▶ _Data_
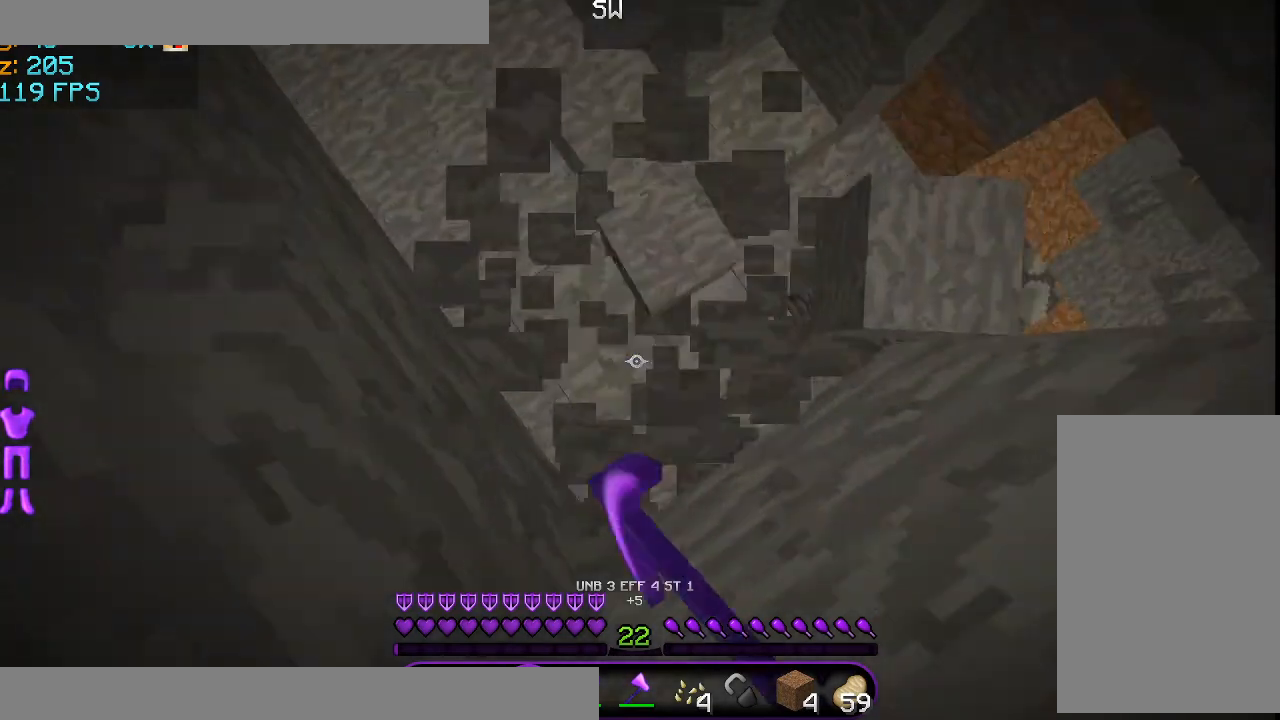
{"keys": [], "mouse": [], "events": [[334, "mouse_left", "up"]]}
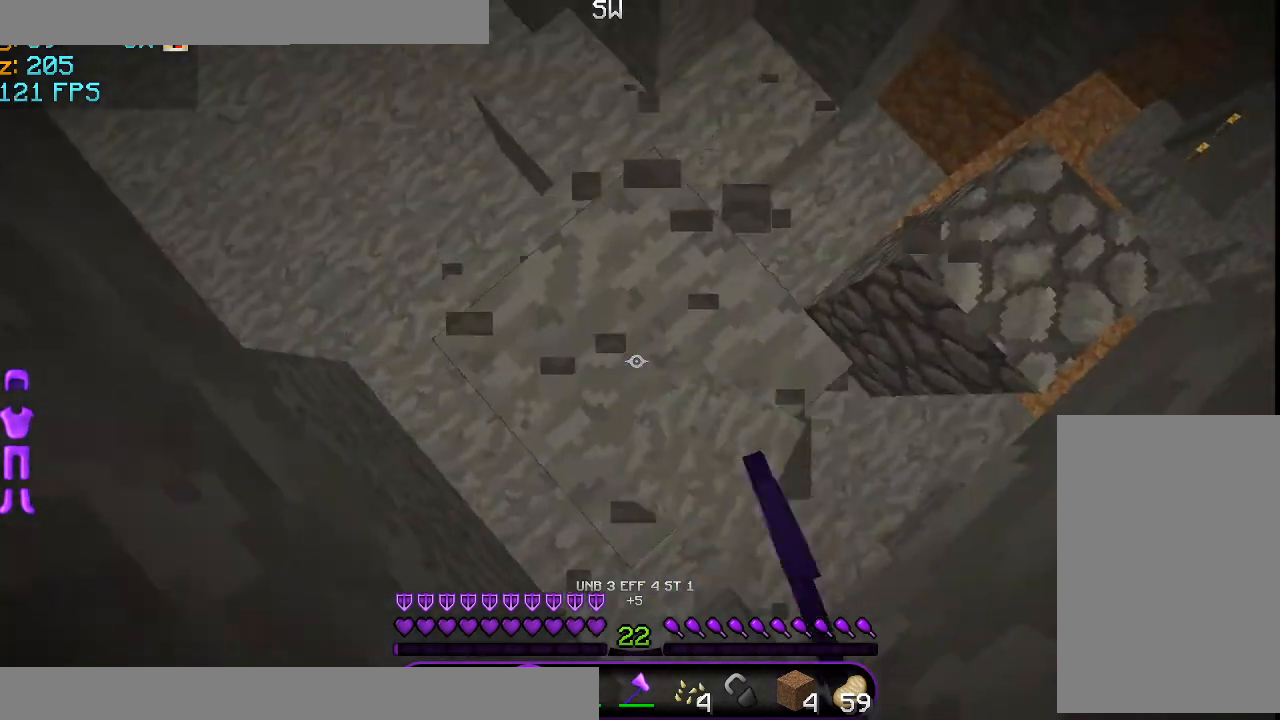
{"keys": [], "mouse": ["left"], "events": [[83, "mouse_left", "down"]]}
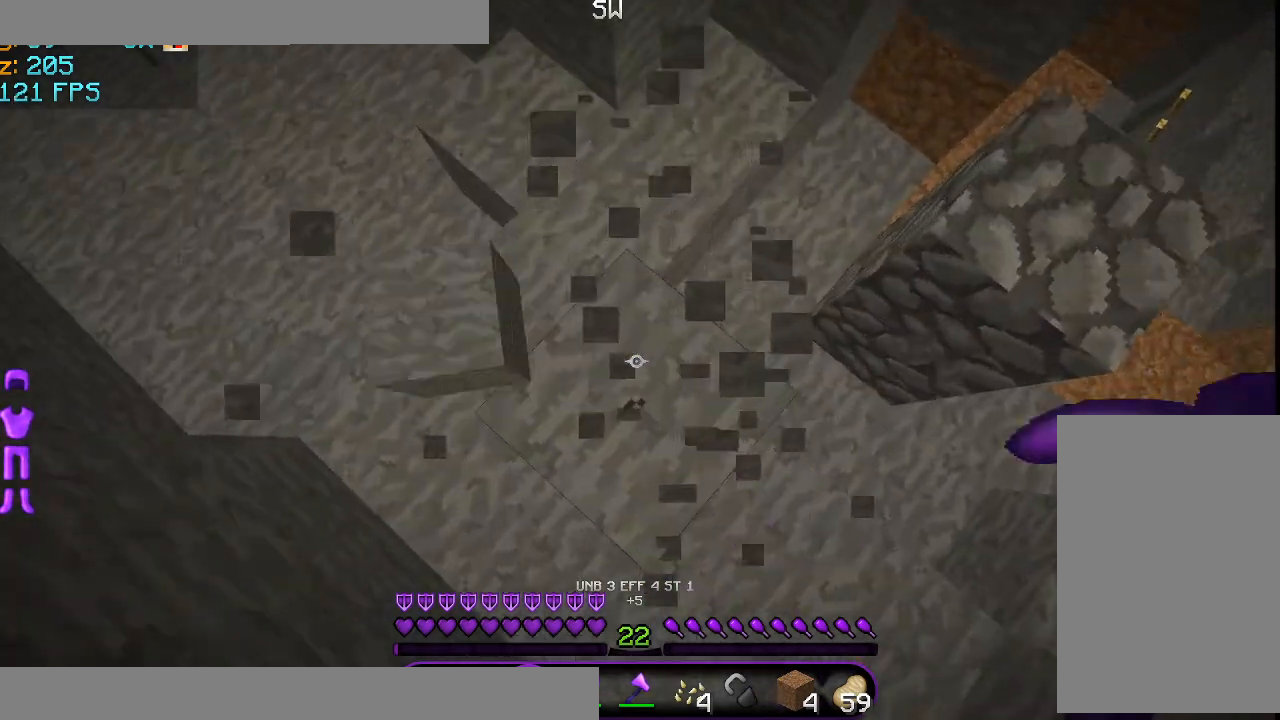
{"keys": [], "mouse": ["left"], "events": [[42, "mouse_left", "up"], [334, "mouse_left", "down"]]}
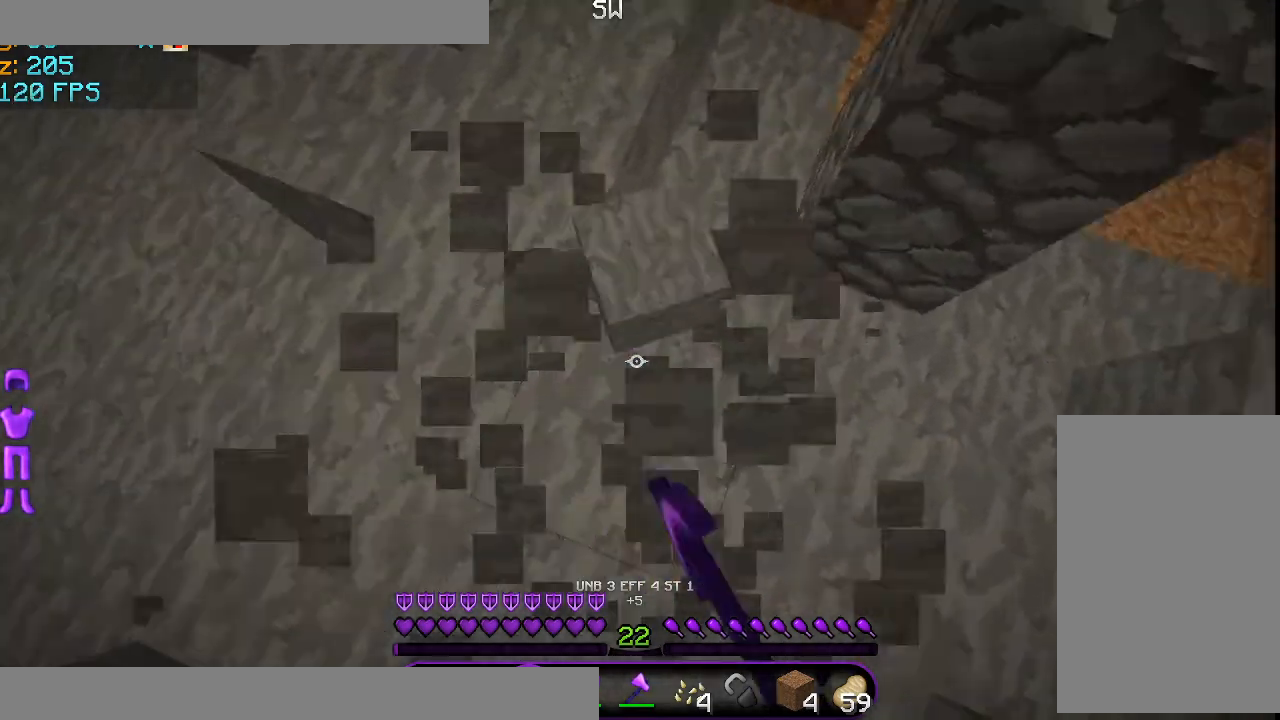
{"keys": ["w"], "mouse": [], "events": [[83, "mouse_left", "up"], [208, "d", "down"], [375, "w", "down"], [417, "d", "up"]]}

* * *

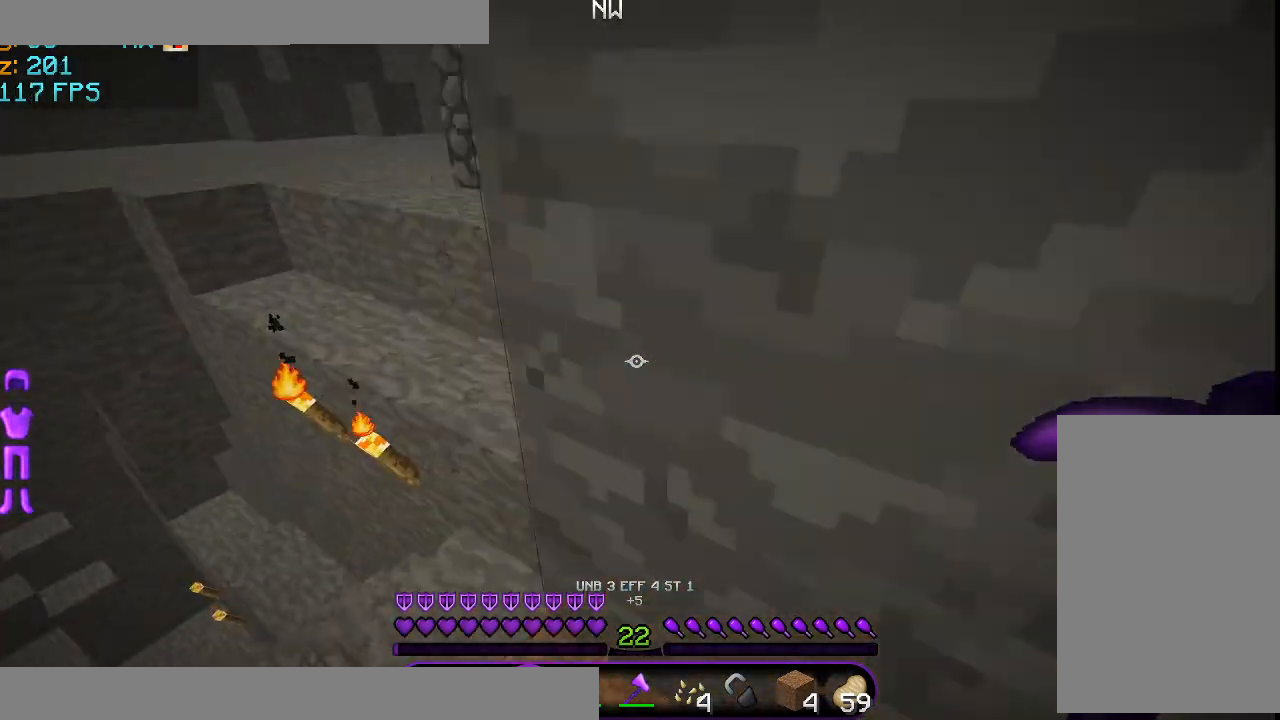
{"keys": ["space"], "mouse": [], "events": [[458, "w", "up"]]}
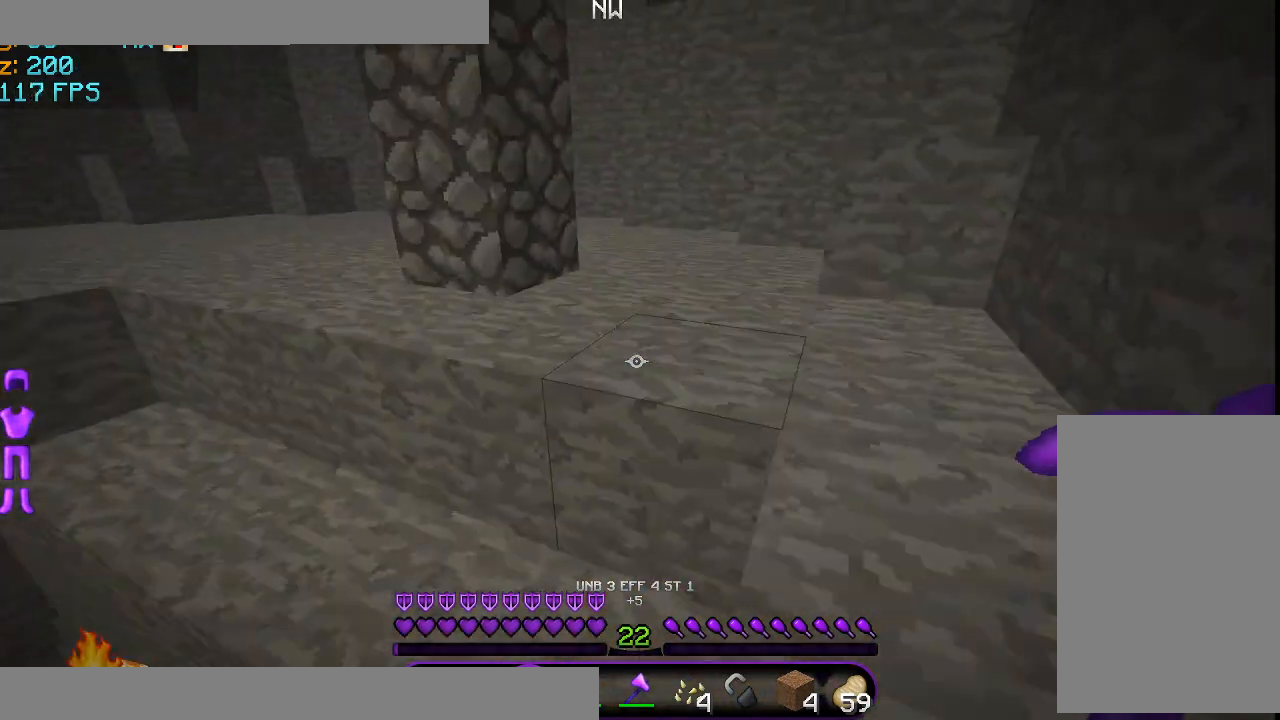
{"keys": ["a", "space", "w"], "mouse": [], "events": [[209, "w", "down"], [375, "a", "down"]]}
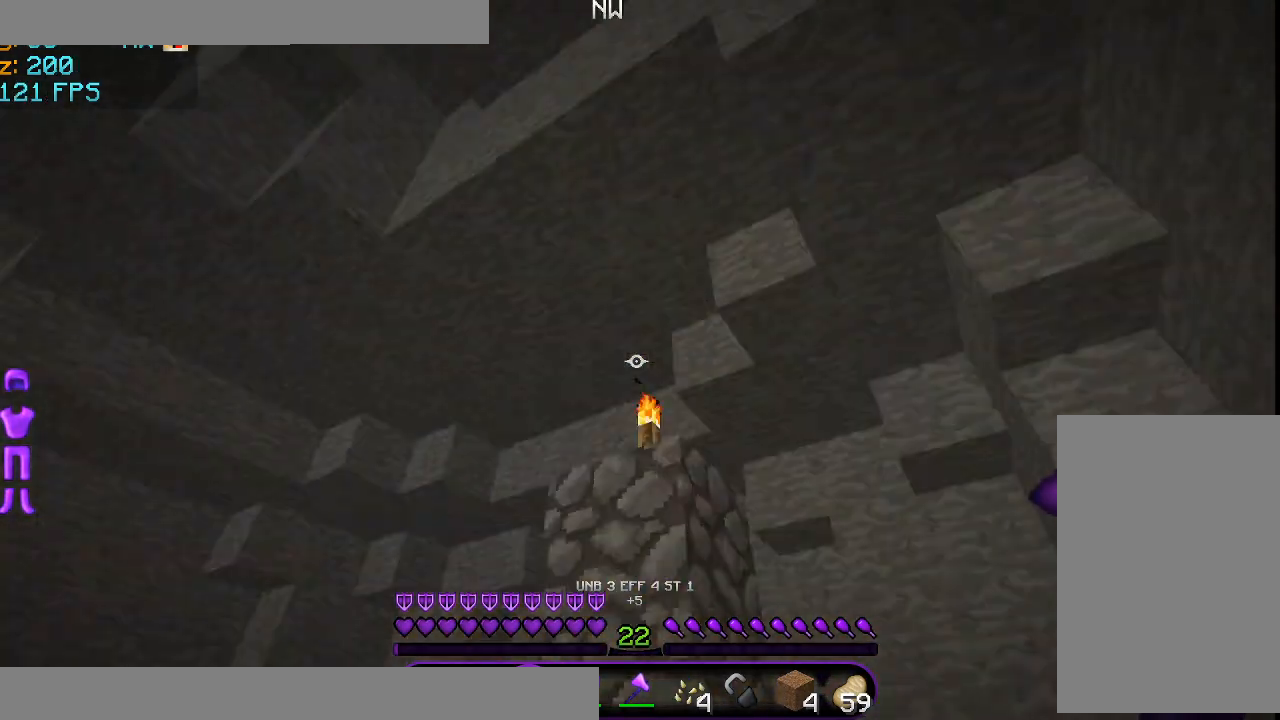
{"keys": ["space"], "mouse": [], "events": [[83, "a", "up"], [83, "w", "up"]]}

▶ _Exercise objective_
Copy every line from the records above that contains the string "down".

▶ _Solution for this task_
{"keys": [], "mouse": ["left"], "events": [[83, "mouse_left", "down"]]}
{"keys": [], "mouse": ["left"], "events": [[42, "mouse_left", "up"], [334, "mouse_left", "down"]]}
{"keys": ["w"], "mouse": [], "events": [[83, "mouse_left", "up"], [208, "d", "down"], [375, "w", "down"], [417, "d", "up"]]}
{"keys": ["a", "space", "w"], "mouse": [], "events": [[209, "w", "down"], [375, "a", "down"]]}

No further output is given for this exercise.